One of the game-changing new technologies, Power-to-X is an umbrella term that covers different processes that turn electricity into heat, hydrogen or renewable synthetic fuels. It offers a significant opportunity to speed up the shift to renewables by ramping up synthetic fuel production, and rapidly reducing fossil fuel emissions in sectors ranging from the steel industry and food production to the chemical industry and fertilisers. The technology can also play a key role in solving long-term energy storage challenges, regulating the ups and downs in supply from renewable sources. “Power-to-X is needed because re-investing in whole infrastructures and technologies (aviation, shipping, heavy-duty, and even electric cars) is not possible in the coming two decades during which we need to accomplish the transition,” says Laaksonen.

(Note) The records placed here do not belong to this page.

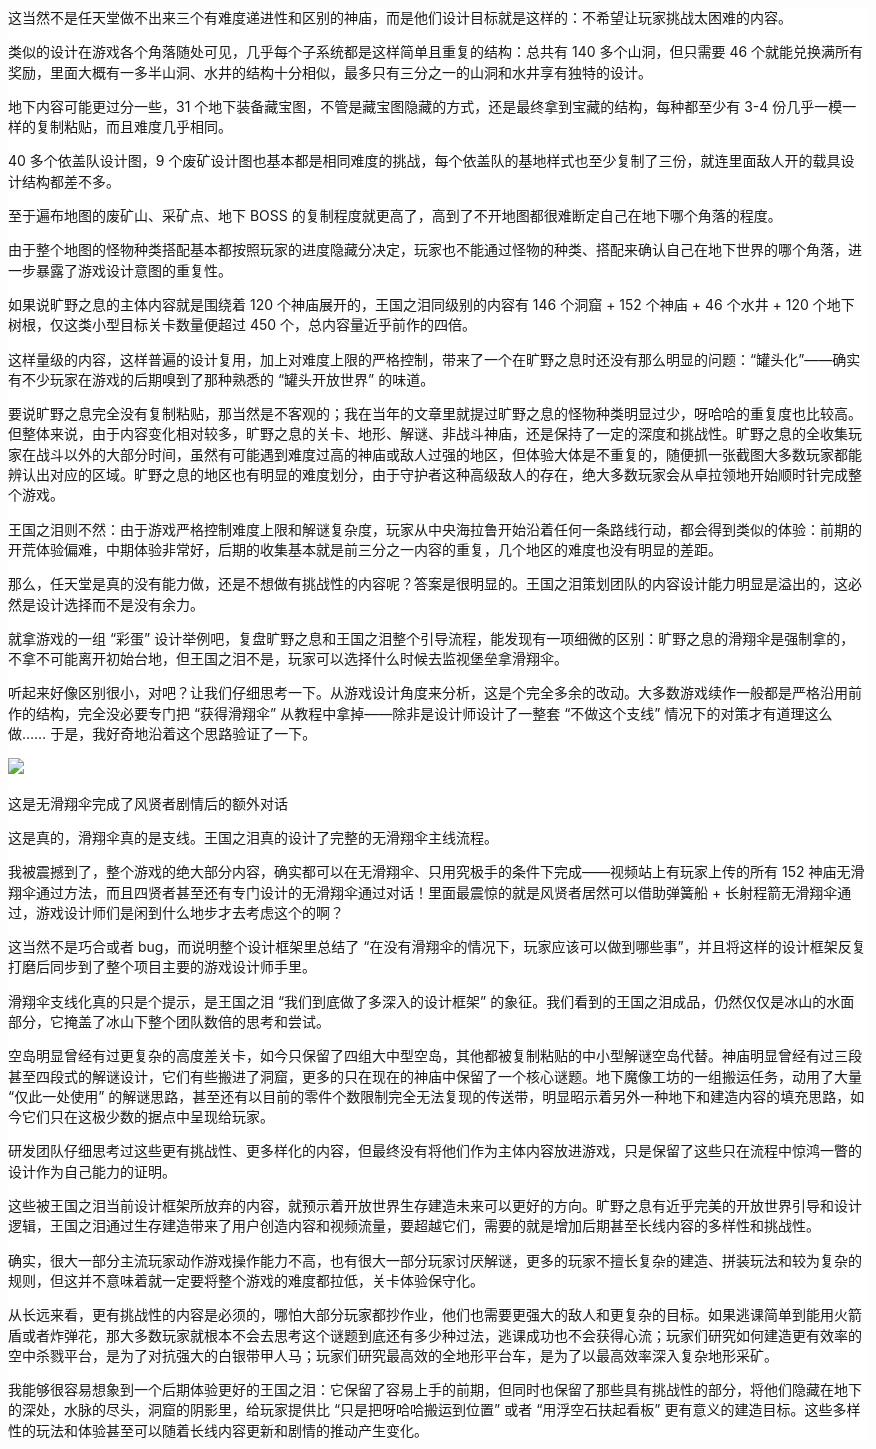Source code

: 这当然不是任天堂做不出来三个有难度递进性和区别的神庙，而是他们设计目标就是这样的：不希望让玩家挑战太困难的内容。

类似的设计在游戏各个角落随处可见，几乎每个子系统都是这样简单且重复的结构：总共有 140 多个山洞，但只需要 46 个就能兑换满所有奖励，里面大概有一多半山洞、水井的结构十分相似，最多只有三分之一的山洞和水井享有独特的设计。

地下内容可能更过分一些，31 个地下装备藏宝图，不管是藏宝图隐藏的方式，还是最终拿到宝藏的结构，每种都至少有 3-4 份几乎一模一样的复制粘贴，而且难度几乎相同。

40 多个依盖队设计图，9 个废矿设计图也基本都是相同难度的挑战，每个依盖队的基地样式也至少复制了三份，就连里面敌人开的载具设计结构都差不多。

至于遍布地图的废矿山、采矿点、地下 BOSS 的复制程度就更高了，高到了不开地图都很难断定自己在地下哪个角落的程度。

由于整个地图的怪物种类搭配基本都按照玩家的进度隐藏分决定，玩家也不能通过怪物的种类、搭配来确认自己在地下世界的哪个角落，进一步暴露了游戏设计意图的重复性。

如果说旷野之息的主体内容就是围绕着 120 个神庙展开的，王国之泪同级别的内容有 146 个洞窟 + 152 个神庙 + 46 个水井 + 120 个地下树根，仅这类小型目标关卡数量便超过 450 个，总内容量近乎前作的四倍。

这样量级的内容，这样普遍的设计复用，加上对难度上限的严格控制，带来了一个在旷野之息时还没有那么明显的问题：“罐头化”——确实有不少玩家在游戏的后期嗅到了那种熟悉的 “罐头开放世界” 的味道。

要说旷野之息完全没有复制粘贴，那当然是不客观的；我在当年的文章里就提过旷野之息的怪物种类明显过少，呀哈哈的重复度也比较高。但整体来说，由于内容变化相对较多，旷野之息的关卡、地形、解谜、非战斗神庙，还是保持了一定的深度和挑战性。旷野之息的全收集玩家在战斗以外的大部分时间，虽然有可能遇到难度过高的神庙或敌人过强的地区，但体验大体是不重复的，随便抓一张截图大多数玩家都能辨认出对应的区域。旷野之息的地区也有明显的难度划分，由于守护者这种高级敌人的存在，绝大多数玩家会从卓拉领地开始顺时针完成整个游戏。

王国之泪则不然：由于游戏严格控制难度上限和解谜复杂度，玩家从中央海拉鲁开始沿着任何一条路线行动，都会得到类似的体验：前期的开荒体验偏难，中期体验非常好，后期的收集基本就是前三分之一内容的重复，几个地区的难度也没有明显的差距。

那么，任天堂是真的没有能力做，还是不想做有挑战性的内容呢？答案是很明显的。王国之泪策划团队的内容设计能力明显是溢出的，这必然是设计选择而不是没有余力。

就拿游戏的一组 “彩蛋” 设计举例吧，复盘旷野之息和王国之泪整个引导流程，能发现有一项细微的区别：旷野之息的滑翔伞是强制拿的，不拿不可能离开初始台地，但王国之泪不是，玩家可以选择什么时候去监视堡垒拿滑翔伞。

听起来好像区别很小，对吧？让我们仔细思考一下。从游戏设计角度来分析，这是个完全多余的改动。大多数游戏续作一般都是严格沿用前作的结构，完全没必要专门把 “获得滑翔伞” 从教程中拿掉——除非是设计师设计了一整套 “不做这个支线” 情况下的对策才有道理这么做…… 于是，我好奇地沿着这个思路验证了一下。

![](https://mmbiz.qpic.cn/mmbiz_jpg/GYfBeCic3fteicPs4SzSEcQkKspLeZ4wiaibUZqB4yiciamqL6zJAPGBoureQIZqVHUtue7e8Qm9ncpmdicPUskYMBmYw/640?wx_fmt=jpeg)

这是无滑翔伞完成了风贤者剧情后的额外对话

这是真的，滑翔伞真的是支线。王国之泪真的设计了完整的无滑翔伞主线流程。

我被震撼到了，整个游戏的绝大部分内容，确实都可以在无滑翔伞、只用究极手的条件下完成——视频站上有玩家上传的所有 152 神庙无滑翔伞通过方法，而且四贤者甚至还有专门设计的无滑翔伞通过对话！里面最震惊的就是风贤者居然可以借助弹簧船 + 长射程箭无滑翔伞通过，游戏设计师们是闲到什么地步才去考虑这个的啊？

这当然不是巧合或者 bug，而说明整个设计框架里总结了 “在没有滑翔伞的情况下，玩家应该可以做到哪些事”，并且将这样的设计框架反复打磨后同步到了整个项目主要的游戏设计师手里。

滑翔伞支线化真的只是个提示，是王国之泪 “我们到底做了多深入的设计框架” 的象征。我们看到的王国之泪成品，仍然仅仅是冰山的水面部分，它掩盖了冰山下整个团队数倍的思考和尝试。

空岛明显曾经有过更复杂的高度差关卡，如今只保留了四组大中型空岛，其他都被复制粘贴的中小型解谜空岛代替。神庙明显曾经有过三段甚至四段式的解谜设计，它们有些搬进了洞窟，更多的只在现在的神庙中保留了一个核心谜题。地下魔像工坊的一组搬运任务，动用了大量 “仅此一处使用” 的解谜思路，甚至还有以目前的零件个数限制完全无法复现的传送带，明显昭示着另外一种地下和建造内容的填充思路，如今它们只在这极少数的据点中呈现给玩家。

研发团队仔细思考过这些更有挑战性、更多样化的内容，但最终没有将他们作为主体内容放进游戏，只是保留了这些只在流程中惊鸿一瞥的设计作为自己能力的证明。

这些被王国之泪当前设计框架所放弃的内容，就预示着开放世界生存建造未来可以更好的方向。旷野之息有近乎完美的开放世界引导和设计逻辑，王国之泪通过生存建造带来了用户创造内容和视频流量，要超越它们，需要的就是增加后期甚至长线内容的多样性和挑战性。

确实，很大一部分主流玩家动作游戏操作能力不高，也有很大一部分玩家讨厌解谜，更多的玩家不擅长复杂的建造、拼装玩法和较为复杂的规则，但这并不意味着就一定要将整个游戏的难度都拉低，关卡体验保守化。

从长远来看，更有挑战性的内容是必须的，哪怕大部分玩家都抄作业，他们也需要更强大的敌人和更复杂的目标。如果逃课简单到能用火箭盾或者炸弹花，那大多数玩家就根本不会去思考这个谜题到底还有多少种过法，逃课成功也不会获得心流；玩家们研究如何建造更有效率的空中杀戮平台，是为了对抗强大的白银带甲人马；玩家们研究最高效的全地形平台车，是为了以最高效率深入复杂地形采矿。

我能够很容易想象到一个后期体验更好的王国之泪：它保留了容易上手的前期，但同时也保留了那些具有挑战性的部分，将他们隐藏在地下的深处，水脉的尽头，洞窟的阴影里，给玩家提供比 “只是把呀哈哈搬运到位置” 或者 “用浮空石扶起看板” 更有意义的建造目标。这些多样性的玩法和体验甚至可以随着长线内容更新和剧情的推动产生变化。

A quiet revolution in the field of renewables is the increasing affordability and popularity of so-called distributed generation. This means local power generation either in the retail or commercial sector: from solar panels on private homes to factories using combined heat and power systems. There are numerous advantages to the scaling up of distributed generation, from reducing reliance on centralised power sources to increasing grid reliability and making small-scale renewable power sources viable. When combined with smart grids, which are regulated by computers to fine-tune transmission, distributed generation is even more effective. There has been a rapid growth in distributed generation in recent years, and this is expected to continue: according to one estimate, the distributed generation market will be worth EUR 147.5 billion by 2026.
The potential of energy storage to accelerate the shift to renewables has been widely discussed in scientific circles and looks set to be key in the years to come. “Energy storage will be needed in the system due to variable wind and solar production,” explains Laaksonen. “There are multiple energy storage technologies and the skill is to combine them in a system.”
Examples include smart energy management technology like Wärtsilä’s GEMS which optimises multiple technologies under a single portfolio.
"Some of the solutions that are likely to expand in the coming years include hydro-reservoirs, batteries, Power-to-X fuels, and seasonal thermal energy storage. These same technologies will also be useful for countries with large nuclear power industries. Above all, energy storage allows an efficient flow of power to be maintained despite the intermittent nature of wind or solar sources. “Storage technologies will evolve within the energy system along with the increased use of renewable energies,” says Laaksonen.